Cada vez mais mencionado nas listas de papáveis, o nome do arcebispo de São Paulo, d. Odilo Scherer, voltou a ser citado pela imprensa italiana no domingo.
Desde o final da semana passada, vaticanistas e jornais de Roma evocam um suposto acordo entre cardeais americanos e italianos para defender a candidatura do brasileiro. O diário La Repubblica citou d. Odilo como um dos dois “mais visíveis além-mar”.
No sábado o site especializado Vatican Insider, do jornal La Stampa, já tinha voltado a mencionar o brasileiro, afirmando que “sua cotação está em alta”. “Scherer é um dos que na América Latina gozam de boa consideração. Tem um nome alemão, um jeito comedido que o faz parecer pouco ‘latino’ e fala fluentemente italiano”, diz o jornal.
Outro diário influente, o Il Messagero, de tendência católica, publicou na edição deste domingo foto do arcebispo de São Paulo e o coloca como entre os mais cotados para a sucessão de Bento XVI.

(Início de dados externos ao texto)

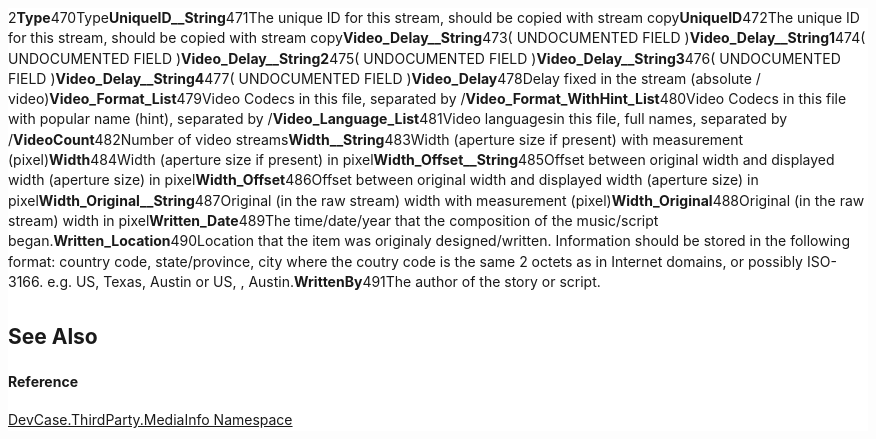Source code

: 2</td></tr><tr><td /><td target="F:DevCase.ThirdParty.MediaInfo.Fields.Type">**Type**</td><td>470</td><td>Type</td></tr><tr><td /><td target="F:DevCase.ThirdParty.MediaInfo.Fields.UniqueID__String">**UniqueID__String**</td><td>471</td><td>The unique ID for this stream, should be copied with stream copy</td></tr><tr><td /><td target="F:DevCase.ThirdParty.MediaInfo.Fields.UniqueID">**UniqueID**</td><td>472</td><td>The unique ID for this stream, should be copied with stream copy</td></tr><tr><td /><td target="F:DevCase.ThirdParty.MediaInfo.Fields.Video_Delay__String">**Video_Delay__String**</td><td>473</td><td>( UNDOCUMENTED FIELD )</td></tr><tr><td /><td target="F:DevCase.ThirdParty.MediaInfo.Fields.Video_Delay__String1">**Video_Delay__String1**</td><td>474</td><td>( UNDOCUMENTED FIELD )</td></tr><tr><td /><td target="F:DevCase.ThirdParty.MediaInfo.Fields.Video_Delay__String2">**Video_Delay__String2**</td><td>475</td><td>( UNDOCUMENTED FIELD )</td></tr><tr><td /><td target="F:DevCase.ThirdParty.MediaInfo.Fields.Video_Delay__String3">**Video_Delay__String3**</td><td>476</td><td>( UNDOCUMENTED FIELD )</td></tr><tr><td /><td target="F:DevCase.ThirdParty.MediaInfo.Fields.Video_Delay__String4">**Video_Delay__String4**</td><td>477</td><td>( UNDOCUMENTED FIELD )</td></tr><tr><td /><td target="F:DevCase.ThirdParty.MediaInfo.Fields.Video_Delay">**Video_Delay**</td><td>478</td><td>Delay fixed in the stream (absolute / video)</td></tr><tr><td /><td target="F:DevCase.ThirdParty.MediaInfo.Fields.Video_Format_List">**Video_Format_List**</td><td>479</td><td>Video Codecs in this file, separated by /</td></tr><tr><td /><td target="F:DevCase.ThirdParty.MediaInfo.Fields.Video_Format_WithHint_List">**Video_Format_WithHint_List**</td><td>480</td><td>Video Codecs in this file with popular name (hint), separated by /</td></tr><tr><td /><td target="F:DevCase.ThirdParty.MediaInfo.Fields.Video_Language_List">**Video_Language_List**</td><td>481</td><td>Video languagesin this file, full names, separated by /</td></tr><tr><td /><td target="F:DevCase.ThirdParty.MediaInfo.Fields.VideoCount">**VideoCount**</td><td>482</td><td>Number of video streams</td></tr><tr><td /><td target="F:DevCase.ThirdParty.MediaInfo.Fields.Width__String">**Width__String**</td><td>483</td><td>Width (aperture size if present) with measurement (pixel)</td></tr><tr><td /><td target="F:DevCase.ThirdParty.MediaInfo.Fields.Width">**Width**</td><td>484</td><td>Width (aperture size if present) in pixel</td></tr><tr><td /><td target="F:DevCase.ThirdParty.MediaInfo.Fields.Width_Offset__String">**Width_Offset__String**</td><td>485</td><td>Offset between original width and displayed width (aperture size) in pixel</td></tr><tr><td /><td target="F:DevCase.ThirdParty.MediaInfo.Fields.Width_Offset">**Width_Offset**</td><td>486</td><td>Offset between original width and displayed width (aperture size) in pixel</td></tr><tr><td /><td target="F:DevCase.ThirdParty.MediaInfo.Fields.Width_Original__String">**Width_Original__String**</td><td>487</td><td>Original (in the raw stream) width with measurement (pixel)</td></tr><tr><td /><td target="F:DevCase.ThirdParty.MediaInfo.Fields.Width_Original">**Width_Original**</td><td>488</td><td>Original (in the raw stream) width in pixel</td></tr><tr><td /><td target="F:DevCase.ThirdParty.MediaInfo.Fields.Written_Date">**Written_Date**</td><td>489</td><td>The time/date/year that the composition of the music/script began.</td></tr><tr><td /><td target="F:DevCase.ThirdParty.MediaInfo.Fields.Written_Location">**Written_Location**</td><td>490</td><td>Location that the item was originaly designed/written. Information should be stored in the following format: country code, state/province, city where the coutry code is the same 2 octets as in Internet domains, or possibly ISO-3166. e.g. US, Texas, Austin or US, , Austin.</td></tr><tr><td /><td target="F:DevCase.ThirdParty.MediaInfo.Fields.WrittenBy">**WrittenBy**</td><td>491</td><td>The author of the story or script.</td></tr></table>

## See Also


#### Reference
<a href="N_DevCase_ThirdParty_MediaInfo">DevCase.ThirdParty.MediaInfo Namespace</a><br />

Na opinião do cardeal Geraldo Majella Agnelo, arcebispo emérito de Salvador, o crescimento do nome de d. Odilo não é fruto de especulação gratuita ou invenção da imprensa. “D. Odilo conhece a Cúria, pois trabalhou por cerca de oito anos na Congregação dos Bispos, no Vaticano”, disse d. Geraldo.
Outro provável candidato que também conhece os meandros da Cúria é o cardeal canadense Marc Ouellet, prefeito da Congregação para os Bispos.
D. Odilo tem evitado falar sobre o conclave, por causa do envolvimento de seu nome. Ele foi ontem a Assis para rezar na basílica-santuário de São Francisco.
O DOSSIÊ
Os cinco cardeais brasileiros que votarão no conclave para eleger o novo papa insistirão na Congregação do Colégio Cardinalício, que começa hoje no Vaticano, que todos os cardeais tenham acesso ao relatório entregue ao papa emérito Bento XVI, em dezembro, sobre escândalos recentes na Santa Sé.
O dossiê seria passado às mãos do novo papa, a quem caberia a decisão de publicá-lo, conforme decisão de Bento XVI.
“Pensamos que todos os cardeais devam ter conhecimento do conteúdo desse documento antes do conclave, para termos informações sobre o que realmente aconteceu”, disse ao Grupo Estado o cardeal d. Geraldo Majella Agnelo, arcebispo emérito de Salvador.